_EXERCISES_.
(A) For the message on stereotypes of Blind people, decide whether each statement agrees with it: (i) Amos and Andy moved from radio to television; (ii) the writer names physical walls as the biggest barrier to overcome; (iii) the writer identifies SNL as a negative that must be opposed. Answer yes or no for each and quote the words of the message that decide it.
(B) Reproduce the text read from the pages in all the records, switching "PRODUIT" to "PRODUCT" and changing nothing else. Leave out the picture lines.

_SUPPLIED PASSAGE_.
■ ■ ■

[nfb-talk] going back to John's original comments

David Evans drevans at bellsouth.net
Tue Dec 16 21:18:31 UTC 2008

Dear John,

Just so you know, Amos and Andy when on to TV from the Radio and only went 
off the air in the late 1950's even in re-runs.  Right around the time of 
the Civil Rights Movement' start.
It was apposed by many Black Americans and played deeply on negative stereo 
types of Black People.
Every one sends out messages, positive and negative.  It is these messages 
that others use to judge us. Many times one person of a group sends out a 
message the rest of the group either's gains from it or suffers because of 
You see a Black man catch a football and run it in for a touchdown and you 
think, "That's great, all of those Black football players a great.  Then you 
run into another Black man who is dirty, with a runny nose that needs 
wiping, and who can not figure out how to fill out a job application for 
McDonald's and you think , " Boy is that guy dumb.
People judge people by what they see or think they see and if it fits a 
stereo type they have been exposed to they often think no further.
That is Why we must oppose the negative stereo types that people buy into 
about the Blind.  It effects our employment, education, the way people treat 
us, think about us and good or bad judge us.
SNL was one of these negatives that we must oppose.
The very fact that someone thinks that this is typical blind behavior is 
enough reason to oppose it.  It paints us all with a very wide brush and the 
message it sends stinks.
The biggest barrier I, as a Blind man, have to over come is the negative 
images about me in other people's minds.
If there is a wall in my way I can climb over it, dig under it, go around 
it. or blast a hole in it.

■ ■ ■

_SUPPLIED RECORDS_.
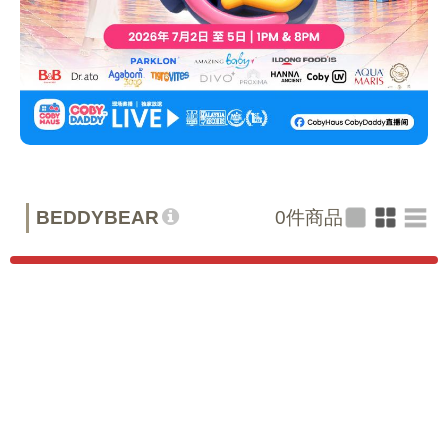
BEDDYBEAR
0
件商品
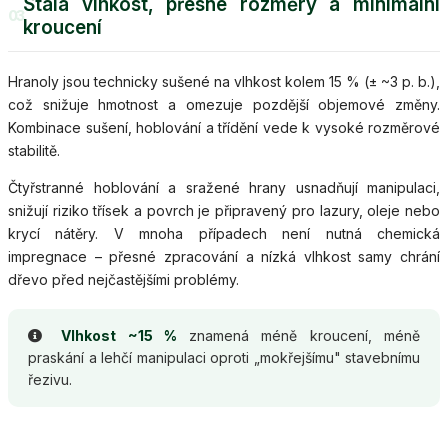
Stálá vlhkost, přesné rozměry a minimální
03
kroucení
Hranoly jsou technicky sušené na vlhkost kolem 15 % (± ~3 p. b.),
což snižuje hmotnost a omezuje pozdější objemové změny.
Kombinace sušení, hoblování a třídění vede k vysoké rozměrové
stabilitě.
Čtyřstranné hoblování a sražené hrany usnadňují manipulaci,
snižují riziko třísek a povrch je připravený pro lazury, oleje nebo
krycí nátěry. V mnoha případech není nutná chemická
impregnace – přesné zpracování a nízká vlhkost samy chrání
dřevo před nejčastějšími problémy.
Vlhkost ~15 %
znamená méně kroucení, méně
praskání a lehčí manipulaci oproti „mokřejšímu" stavebnímu
řezivu.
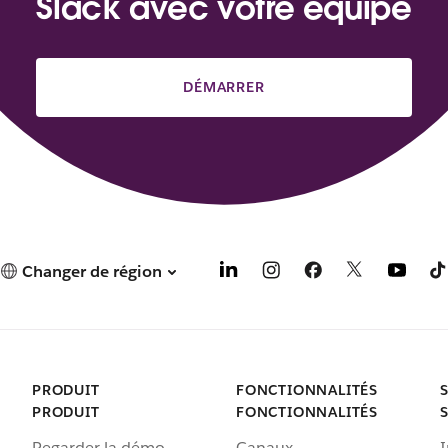
Slack avec votre équipe
DÉMARRER
Changer de région
PRODUIT
FONCTIONNALITÉS
PRODUIT
FONCTIONNALITÉS
Regarder la démo
Canaux
I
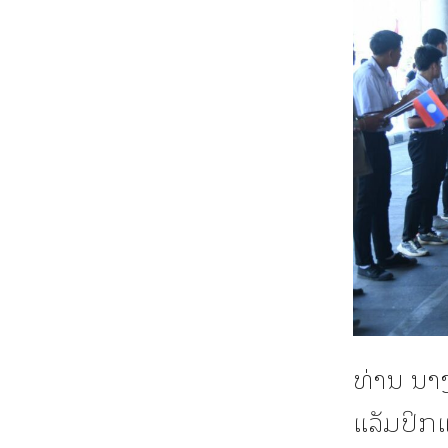
ທ່ານ ນາ
ແລັມປິກແ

■ ■ ■

_ANSWERS TO THE EXERCISE_.
(A)
(i) Yes: "Amos and Andy when on to TV from the Radio"
(ii) No: "The biggest barrier I, as a Blind man, have to over come is the negative images about me in other people's minds."
(iii) Yes: "SNL was one of these negatives that we must oppose."

(B)
BEDDYBEAR
0
件商品
Stálá vlhkost, přesné rozměry a minimální
03
kroucení
Hranoly jsou technicky sušené na vlhkost kolem 15 % (± ~3 p. b.),
což snižuje hmotnost a omezuje pozdější objemové změny.
Kombinace sušení, hoblování a třídění vede k vysoké rozměrové
stabilitě.
Čtyřstranné hoblování a sražené hrany usnadňují manipulaci,
snižují riziko třísek a povrch je připravený pro lazury, oleje nebo
krycí nátěry. V mnoha případech není nutná chemická
impregnace – přesné zpracování a nízká vlhkost samy chrání
dřevo před nejčastějšími problémy.
Vlhkost ~15 %
znamená méně kroucení, méně
praskání a lehčí manipulaci oproti „mokřejšímu" stavebnímu
řezivu.
Slack avec votre équipe
DÉMARRER
Changer de région
PRODUCT
FONCTIONNALITÉS
PRODUCT
FONCTIONNALITÉS
Regarder la démo
Canaux
I
ທ່ານ ນາ
ແລັມປິກແ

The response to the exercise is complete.